Unless you have no emergency savings or have high-interest debt, then it is always a good time to invest in the stock market whether it’s your first time investing or you are looking to reallocate your portfolio.
The reason behind this is that the stock market has historically increased. This means that even if you have a bad year, you are more likely to earn back your losses over the next year or two. Secondly, the longer you keep your money in the stock market, compounding interest benefits you more.
Even though the stock market is complicated and presents the risk that you will lose money, the longer you keep your money in the stock market increase your likelihood of a solid return on your investment.

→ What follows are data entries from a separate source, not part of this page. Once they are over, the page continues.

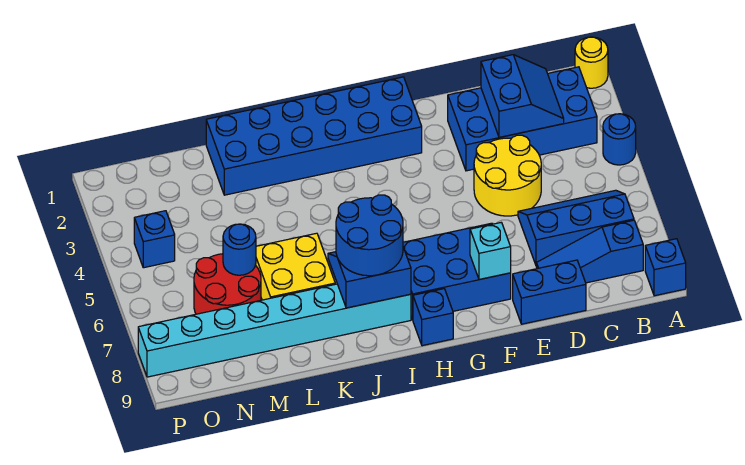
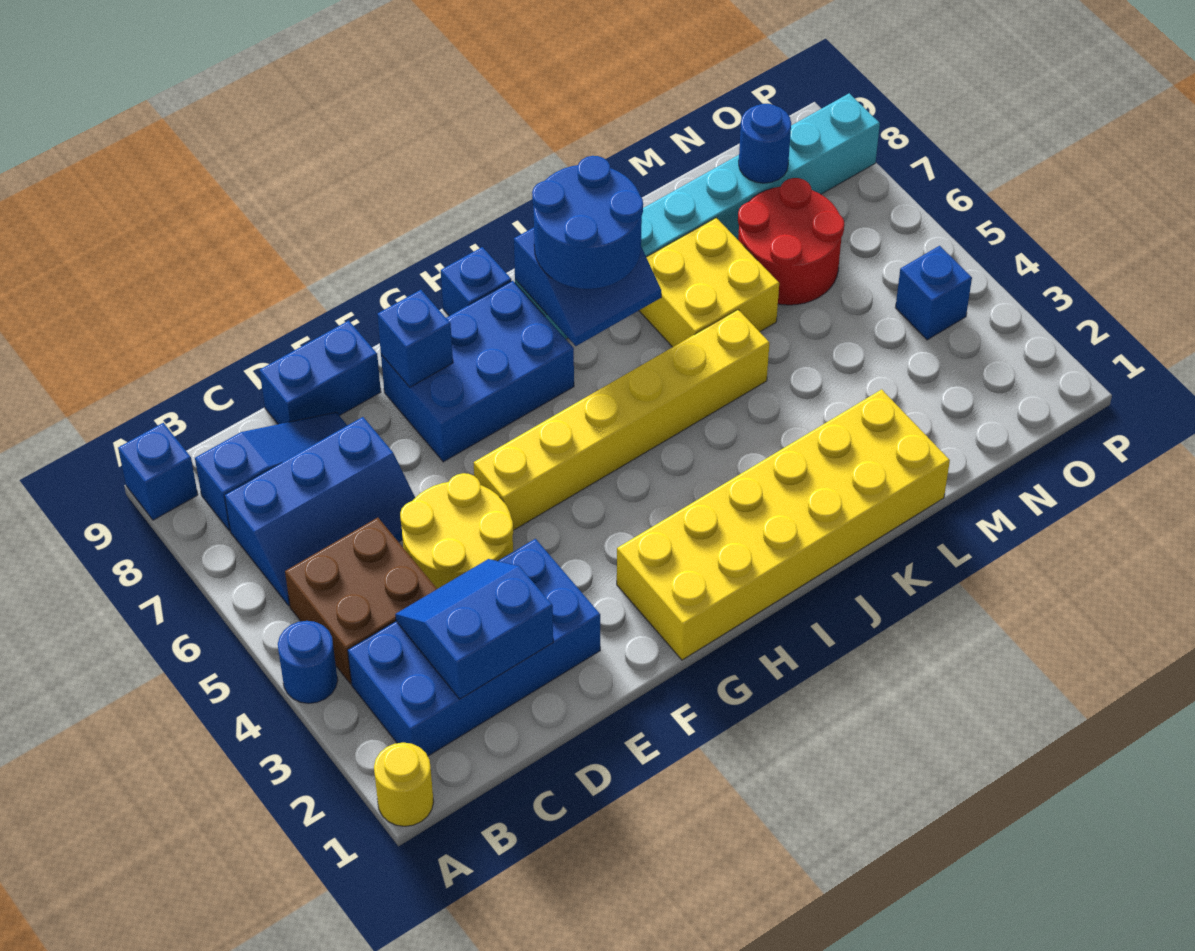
none -> brown 2x2 brick [285,518,437,684]
blue 2x2 slope [481,55,564,137] -> blue 2x2 slope turned to [395,559,553,699]
none -> yellow 1x6 brick [474,310,769,530]
cyan 1x1 brick [470,222,511,279] -> blue 1x1 brick [377,290,453,387]
blue 2x6 brick [206,77,422,195] -> yellow 2x6 brick [617,389,950,660]
blue 1x1 round brick [223,224,256,275] -> blue 1x1 round brick moved to [739,104,791,183]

In my opinion, it is always the right time to invest. No one knows how the stock market will perform. Trust me, if I did, I wouldn’t be working full time. I would be off on an island somewhere.
The best thing you can do is understand the basics of the stock market and what drives it. You will never be able to time the top and the bottom of the market. If you do, this will drive you insane and will result in you missing out on buying opportunities.
While I do invest when the market increases, most of my investing are done when the market declines. This is the strategy that lets me take advantage of dollar-cost averaging.
Dollar Cost Averaging
What is dollar-cost averaging? This is when the total about you invest is purchased over a set period to reduce the price volatility In your portfolio. A good example is you invest $100 every month, no matter the price. The table below breaks down the dollar cost averaging over a year.
This is the easiest way of investing for any investors. I use this strategy a lot when the market is declining because I never know when the market will bottom. This strategy allows you to make sure you can take advantage of any market dips that present valuable opportunities.
While now is always the best time to invest, always remember to think long-term, have well-defined goals, understand your risk tolerance, and always diversify your portfolio.